Das Amateurfußballportal für Mittelfranken
Partner im
Amateurfußballnetzwerk
Partner im Amateurfußballnetzwerk

Okcan Tekdemir: Dankbar in eine neue Aufgabe

Bezirksliga Nord

Der Nürnberger Bezirksligist Cagrispor und Okcan Tekdemir gehen nach der laufenden Saison getrennte Wege. "Grundlegende Veränderungen" innerhalb des Vereins seien der Grund.

Doppelrolle: Okcan Tekdemir ist aktuell noch stürmender Trainer bei Cagrispor. Nach der Saison wird er es nicht mehr sein.

 / © Zink / DaMa

"Nicht nach jeder Trennung gibt es etwas Negatives zu sagen, nicht über den Verein, nicht über die Spieler", sagt Okcan Tekdemir, "ich bin Cagrispor dankbar für die Chance. Den Weg, den der Verein einschlägt, will ich aber nicht weiter gehen. Das wäre mir selbst gegenüber nicht ehrlich". Konkretisieren will der 31-Jährige das nicht: "Es stehen bei Cagrispor grundlegende Veränderungen an. Aber das ist Sache des Vereins."

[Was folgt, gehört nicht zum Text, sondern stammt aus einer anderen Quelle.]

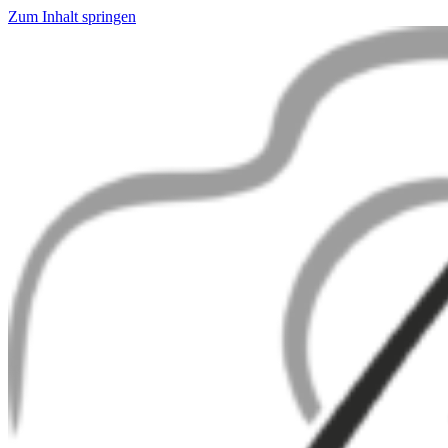
Zum Inhalt springen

Tekdemir, der in der vergangenen Saison für die Reserve des SC 04 Schwabach verantwortlich war und für die Schwabacher Landes- und Kreisklasseteams zusammen an die 40 Tore schoss, wechselte im Sommer 2018 zum Nürnberger Bezirksligisten, war dort gemeinsam mit Ahmet Aydin als spielender Co-Trainer vorgesehen. "Das Jahr war sehr schwierig. Wir sind aktuell Neunter, stehen also auf einem einstelligen Tabellenplatz - mit einer Mannschaft, die sich zu Saisonbeginn sehr verändert hat. Wir sind absolut im Soll", so der Angreifer, der seine Doppelrolle auch auf dem Platz erfüllte: In 25 Partien erzielte er elf Tore. Offiziell übernahmen Tekdemir und Aydin das Team, das mit Turgay Karali als Coach in die Saison gegangen war, zu Beginn der Winterpause. Schon zuvor aber sprang das Duo für einige Spiele hauptverantwortlich ein. Tabellarisch ist es für das Duo Tekdemir/Aydin eine ruhige Spielzeit, mit der gefährdeten Zone hatte Cagrispor nichts zu tun. "Ich glaube, das ist auch ein Erfolg von Ahmet und mir. Ich bin, sowohl was die sportliche als auch menschliche Entwicklung angeht, auf jeden Spieler stolz." 

Und wie geht es für Tekdemir selbst weiter? "Mal sehen, was sich ergibt. Ich werde mich sicher nicht jedes Wochenende auf den Bezirks- oder Landesligasportplätzen zeigen. Das bin ich nicht." Ab Sommer könne sich der 31-Jährige eine neue Funktion als (Spieler-)Trainer aber vorstellen, "ansonsten werde ich mich um meine zwei Töchter kümmern, mich auf meine A-Lizenz konzentrieren und vielleicht wieder bei einem Bundesligisten hospitieren." Zunächst aber gelte es, die laufende Saison ordentlich zu Ende zu bringen: "Die letzten drei Spiele versuche ich, das Maximale für den Verein und die Mannschaft herauszuholen." Teil eins von Tekdemirs Abschiedstour bei Cagrispor startet am Sonntag beim anspruchsvollen Auswärtsspiel in Kalchreuth.